━━━ Entries supplied

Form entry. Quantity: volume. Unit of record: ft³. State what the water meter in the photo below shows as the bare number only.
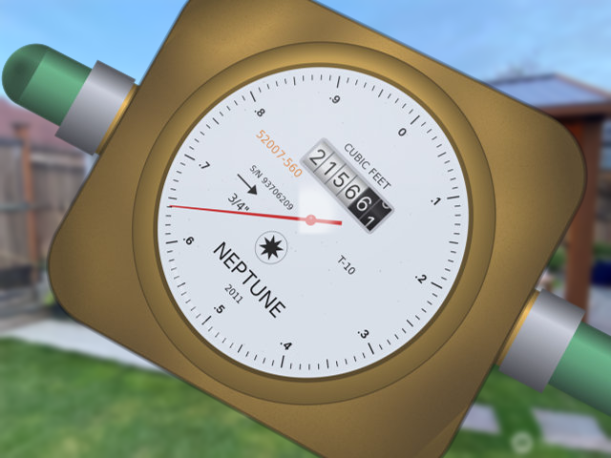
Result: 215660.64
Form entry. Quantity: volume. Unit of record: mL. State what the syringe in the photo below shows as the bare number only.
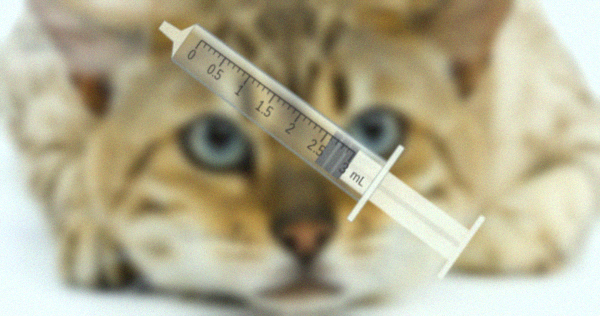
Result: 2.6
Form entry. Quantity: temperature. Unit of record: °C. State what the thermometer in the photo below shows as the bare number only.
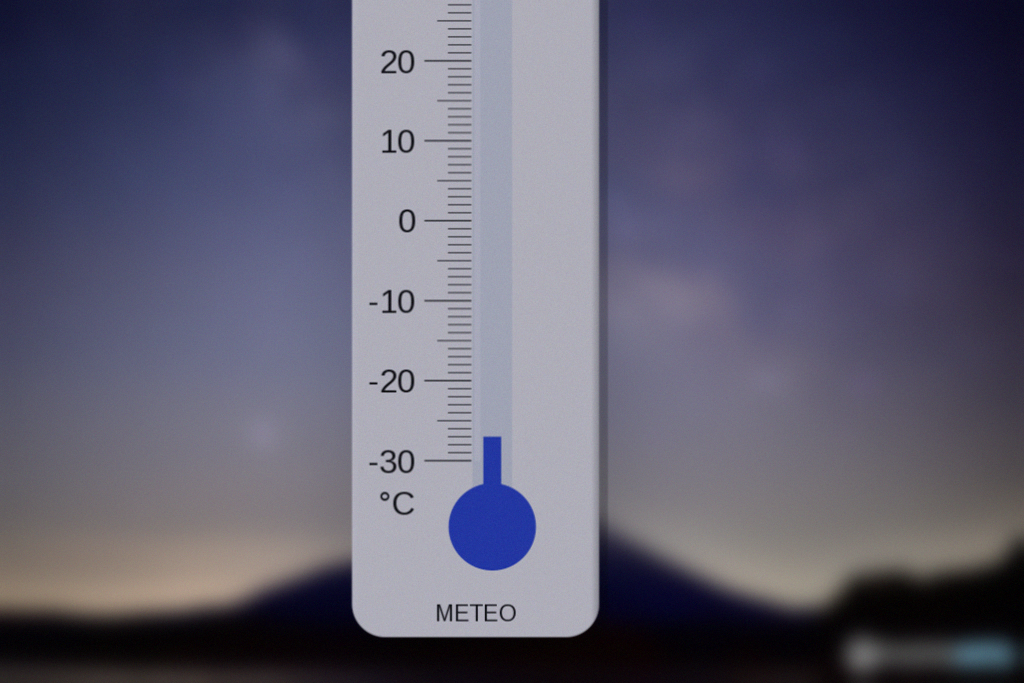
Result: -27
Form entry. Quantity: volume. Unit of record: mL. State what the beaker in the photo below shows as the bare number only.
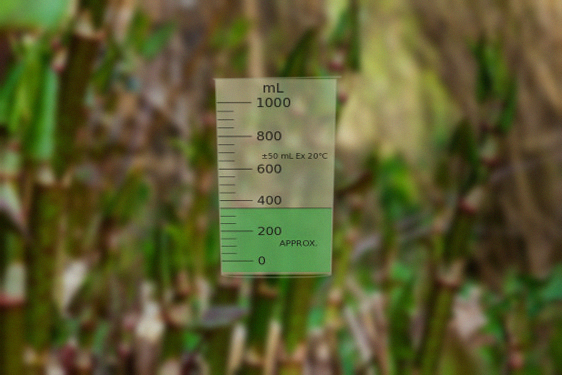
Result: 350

━━━━━━

Brief
Report every line of the data above that contains the string "volume".

Task response
Form entry. Quantity: volume. Unit of record: ft³. State what the water meter in the photo below shows as the bare number only.
Form entry. Quantity: volume. Unit of record: mL. State what the syringe in the photo below shows as the bare number only.
Form entry. Quantity: volume. Unit of record: mL. State what the beaker in the photo below shows as the bare number only.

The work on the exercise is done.